▶ [Selected text]:

#####

Question: I am a lifelong Tampa Bay fan living in Wisconsin. I have not seen a live Tampa Bay game on network TV all year. Do you feel that this lack of national TV exposure is the reason that the Bucs got slighted in Pro Bowl voting? If so, do you feel that the fan vote is a fair way to reward the most deserving players? -- Gregg, La Crosse, WI

It's reasonable to assume that media exposure, or lack thereof, can influence Pro Bowl selections. Was it the main reason that not a single Buccaneer was chosen? I'm sure it was a factor, although I'm not certain it was the only one or even the most important.

I have no problem with fans being a part of the voting process. And that's what you need to keep in mind -- they are only a part of the process, along with players and coaches. Giving the vote to three equal parties is what keeps it fair.

If it were only up to players or only up to coaches or only up to fans, I don't think the results would more accurately represent the best at each position. Players not only can have their own agendas, but they often don't take a broad view of their own conference or league because they tend to only focus on specific opposition (offensive players watch videotape of defensive players and vice-versa) rather than making comparisons at all spots. In fact, when filling out their ballots, they usually rely on the opinions of teammates for positions on their side of the ball. Coaches also tend to have a narrow perspective, but they can consult their NFL-wide scouting database.

Granted, even with the three-party system there are still going to be debates, but that's the beauty of it all. It's yet another reason for fans to argue the merits of their favorite team or players. And by keeping the fans involved, Buccaneer followers have as much chance to make themselves heard as those who support other teams. I guess they just need to yell a little louder.

Question: Hey, buddy, did you even watch the Minnesota-Chicago game Monday night? Only two of those turnovers by Tarvaris Jackson were his fault. And he would have had a passing touchdown if Robert Ferguson wasn't the slowest man on earth. Try a little harder next time. -- JV

I not only watched the game live, but I also saw it a second time on the DVR. I still say that Jackson played poorly. I still say that he made some bad decisions and did not always put himself in the best position to deliver the ball, which helped lead to some of those interceptions and other poor throws.

I'm also aware that Jackson has limited experience, and a game like that is part of the development process. But he cannot continue to play that way, or the Vikings' promising run to the playoffs -- or ability to make it past the wild-card round -- could be severely compromised.

Question:Here's a question that needs to be answered: Why is it that everybody is talking about how great Brett Favre is when he took himself out of the Cowboys game? He was injured like I'm a multi-millionaire. He was afraid, with the beating he had already taken, that it was only going to get worse. I have not heard anything mentioned about the tingling fingers or the so-called separated shoulder since his press conference after the game. I think Favre is nothing more than a player who does well when things are going his way. -- Ralph K.

I only have three words for you: Are you kidding?

#####

[Records held in a dataset]
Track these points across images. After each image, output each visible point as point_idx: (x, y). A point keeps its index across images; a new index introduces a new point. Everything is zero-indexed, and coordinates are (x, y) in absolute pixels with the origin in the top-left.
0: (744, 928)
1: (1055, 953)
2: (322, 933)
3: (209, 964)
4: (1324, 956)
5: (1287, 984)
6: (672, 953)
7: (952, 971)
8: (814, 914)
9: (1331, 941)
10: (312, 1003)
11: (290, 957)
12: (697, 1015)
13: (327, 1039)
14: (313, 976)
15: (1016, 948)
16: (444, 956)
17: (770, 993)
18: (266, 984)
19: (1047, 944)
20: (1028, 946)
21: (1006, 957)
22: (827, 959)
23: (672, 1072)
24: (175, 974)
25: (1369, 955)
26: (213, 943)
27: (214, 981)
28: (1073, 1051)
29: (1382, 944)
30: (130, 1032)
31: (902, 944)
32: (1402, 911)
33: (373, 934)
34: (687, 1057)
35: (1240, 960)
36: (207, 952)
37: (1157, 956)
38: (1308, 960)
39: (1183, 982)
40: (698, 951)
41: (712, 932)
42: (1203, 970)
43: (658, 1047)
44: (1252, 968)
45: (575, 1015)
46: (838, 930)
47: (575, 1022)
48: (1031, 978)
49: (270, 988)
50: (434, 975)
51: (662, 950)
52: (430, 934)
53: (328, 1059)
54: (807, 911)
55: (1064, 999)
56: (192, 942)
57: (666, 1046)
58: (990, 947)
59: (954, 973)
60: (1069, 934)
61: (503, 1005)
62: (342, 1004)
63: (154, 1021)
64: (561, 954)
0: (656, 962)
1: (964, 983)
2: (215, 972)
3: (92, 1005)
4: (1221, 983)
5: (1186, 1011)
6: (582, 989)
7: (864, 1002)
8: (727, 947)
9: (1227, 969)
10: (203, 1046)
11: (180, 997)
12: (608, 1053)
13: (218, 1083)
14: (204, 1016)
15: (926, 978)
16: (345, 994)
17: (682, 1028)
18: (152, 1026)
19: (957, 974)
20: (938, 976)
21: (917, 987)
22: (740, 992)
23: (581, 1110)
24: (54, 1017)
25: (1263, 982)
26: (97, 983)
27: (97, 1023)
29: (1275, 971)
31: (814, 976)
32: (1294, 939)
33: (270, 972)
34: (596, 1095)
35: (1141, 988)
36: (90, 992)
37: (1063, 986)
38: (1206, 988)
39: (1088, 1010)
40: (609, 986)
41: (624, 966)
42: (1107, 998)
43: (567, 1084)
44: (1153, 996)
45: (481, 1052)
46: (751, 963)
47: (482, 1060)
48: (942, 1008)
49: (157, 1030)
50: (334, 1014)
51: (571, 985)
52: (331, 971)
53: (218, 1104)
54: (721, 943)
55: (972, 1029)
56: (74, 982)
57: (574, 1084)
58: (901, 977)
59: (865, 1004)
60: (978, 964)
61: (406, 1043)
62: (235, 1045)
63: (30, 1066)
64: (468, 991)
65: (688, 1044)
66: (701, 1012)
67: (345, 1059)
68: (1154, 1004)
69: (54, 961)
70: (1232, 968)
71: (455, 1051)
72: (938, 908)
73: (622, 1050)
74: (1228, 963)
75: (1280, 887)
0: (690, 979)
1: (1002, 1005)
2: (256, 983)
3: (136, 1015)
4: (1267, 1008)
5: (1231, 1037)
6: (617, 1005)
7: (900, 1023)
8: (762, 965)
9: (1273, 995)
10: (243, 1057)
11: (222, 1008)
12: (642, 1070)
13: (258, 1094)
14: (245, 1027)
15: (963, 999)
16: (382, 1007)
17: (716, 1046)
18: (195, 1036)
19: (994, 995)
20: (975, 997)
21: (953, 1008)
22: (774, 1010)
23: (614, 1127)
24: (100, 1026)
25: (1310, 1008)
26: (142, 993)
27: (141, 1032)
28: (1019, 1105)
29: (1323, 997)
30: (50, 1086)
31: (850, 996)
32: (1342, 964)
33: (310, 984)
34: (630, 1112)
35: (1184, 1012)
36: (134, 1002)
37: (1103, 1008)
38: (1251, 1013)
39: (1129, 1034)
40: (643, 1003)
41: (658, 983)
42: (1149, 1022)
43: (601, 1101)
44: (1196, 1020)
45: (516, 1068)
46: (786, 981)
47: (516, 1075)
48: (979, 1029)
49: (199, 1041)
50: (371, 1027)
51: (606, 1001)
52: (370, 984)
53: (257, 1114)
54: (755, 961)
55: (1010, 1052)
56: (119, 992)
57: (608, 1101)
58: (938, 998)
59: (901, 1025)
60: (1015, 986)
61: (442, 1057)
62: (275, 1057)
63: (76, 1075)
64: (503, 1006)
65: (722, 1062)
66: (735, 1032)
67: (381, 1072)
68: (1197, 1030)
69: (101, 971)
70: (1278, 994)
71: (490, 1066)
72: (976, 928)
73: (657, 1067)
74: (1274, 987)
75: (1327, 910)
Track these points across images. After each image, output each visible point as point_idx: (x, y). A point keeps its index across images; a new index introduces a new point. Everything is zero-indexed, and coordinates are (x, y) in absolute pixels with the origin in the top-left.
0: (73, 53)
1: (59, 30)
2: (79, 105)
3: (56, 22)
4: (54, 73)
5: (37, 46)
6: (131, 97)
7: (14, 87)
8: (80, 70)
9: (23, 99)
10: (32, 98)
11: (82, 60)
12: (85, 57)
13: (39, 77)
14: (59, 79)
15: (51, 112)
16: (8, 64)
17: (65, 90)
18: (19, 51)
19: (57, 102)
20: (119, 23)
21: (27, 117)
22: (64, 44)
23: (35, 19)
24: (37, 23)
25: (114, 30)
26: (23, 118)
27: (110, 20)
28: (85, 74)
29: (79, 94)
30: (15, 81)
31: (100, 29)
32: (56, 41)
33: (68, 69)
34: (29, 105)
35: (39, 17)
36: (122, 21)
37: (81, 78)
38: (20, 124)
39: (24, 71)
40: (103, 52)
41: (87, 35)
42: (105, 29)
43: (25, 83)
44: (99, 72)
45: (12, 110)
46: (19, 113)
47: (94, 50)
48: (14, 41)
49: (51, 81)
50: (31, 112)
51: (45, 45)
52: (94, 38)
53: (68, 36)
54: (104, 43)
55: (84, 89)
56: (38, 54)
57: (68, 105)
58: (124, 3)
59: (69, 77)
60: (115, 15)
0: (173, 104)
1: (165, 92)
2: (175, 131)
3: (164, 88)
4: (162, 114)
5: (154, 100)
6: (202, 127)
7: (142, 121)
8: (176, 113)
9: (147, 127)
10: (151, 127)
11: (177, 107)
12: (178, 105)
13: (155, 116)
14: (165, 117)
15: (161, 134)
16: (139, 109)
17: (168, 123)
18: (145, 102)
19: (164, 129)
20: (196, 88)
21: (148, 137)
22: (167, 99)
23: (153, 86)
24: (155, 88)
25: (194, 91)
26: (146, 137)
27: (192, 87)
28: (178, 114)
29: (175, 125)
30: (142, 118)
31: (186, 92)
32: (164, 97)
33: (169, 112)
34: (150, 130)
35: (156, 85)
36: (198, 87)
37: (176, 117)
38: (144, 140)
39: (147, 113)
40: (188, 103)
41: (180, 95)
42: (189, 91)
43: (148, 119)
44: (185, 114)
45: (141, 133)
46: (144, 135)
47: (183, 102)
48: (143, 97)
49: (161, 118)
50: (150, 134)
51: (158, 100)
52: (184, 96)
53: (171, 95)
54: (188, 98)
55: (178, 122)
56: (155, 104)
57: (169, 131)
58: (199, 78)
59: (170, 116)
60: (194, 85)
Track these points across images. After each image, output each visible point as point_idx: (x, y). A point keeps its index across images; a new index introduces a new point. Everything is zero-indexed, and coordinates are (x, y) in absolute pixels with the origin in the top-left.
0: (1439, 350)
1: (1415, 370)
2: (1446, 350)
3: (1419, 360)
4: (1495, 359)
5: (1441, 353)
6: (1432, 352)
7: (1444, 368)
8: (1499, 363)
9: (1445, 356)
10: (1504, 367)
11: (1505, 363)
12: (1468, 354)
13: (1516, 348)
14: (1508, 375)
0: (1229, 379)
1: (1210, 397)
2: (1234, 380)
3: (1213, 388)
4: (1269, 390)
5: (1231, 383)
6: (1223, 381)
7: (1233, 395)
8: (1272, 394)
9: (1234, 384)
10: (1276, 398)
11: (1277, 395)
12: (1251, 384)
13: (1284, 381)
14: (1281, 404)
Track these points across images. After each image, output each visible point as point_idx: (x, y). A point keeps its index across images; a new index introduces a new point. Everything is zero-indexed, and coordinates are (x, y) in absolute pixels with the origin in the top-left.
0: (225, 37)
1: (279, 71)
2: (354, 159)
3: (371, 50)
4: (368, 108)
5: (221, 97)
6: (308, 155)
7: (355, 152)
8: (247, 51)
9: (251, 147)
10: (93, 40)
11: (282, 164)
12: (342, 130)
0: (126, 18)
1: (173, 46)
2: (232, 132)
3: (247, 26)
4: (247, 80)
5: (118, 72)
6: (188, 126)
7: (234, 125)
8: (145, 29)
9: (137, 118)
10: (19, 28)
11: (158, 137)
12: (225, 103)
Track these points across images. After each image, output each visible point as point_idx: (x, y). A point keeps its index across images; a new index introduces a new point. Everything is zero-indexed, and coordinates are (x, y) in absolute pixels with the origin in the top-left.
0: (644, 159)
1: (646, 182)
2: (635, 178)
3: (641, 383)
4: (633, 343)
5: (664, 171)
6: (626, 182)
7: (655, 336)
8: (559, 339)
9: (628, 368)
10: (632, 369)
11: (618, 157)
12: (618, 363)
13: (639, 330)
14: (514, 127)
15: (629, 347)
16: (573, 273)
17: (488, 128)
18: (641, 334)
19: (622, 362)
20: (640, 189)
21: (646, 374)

#####

▶ [Required actions]:
[1] According to the NFL mailbag, which three groups share the Pro Bowl vote?
[2] Rewrite the NFL mailbag from "I have no problem" to "keeps it fair.", swapping "coaches" for "team owners".
Base your answers only on the NFL mailbag.

▶ [Exercise answers]:
[1] Fans, players, and coaches.

[2]
I have no problem with fans being a part of the voting process. And that's what you need to keep in mind -- they are only a part of the process, along with players and team owners. Giving the vote to three equal parties is what keeps it fair.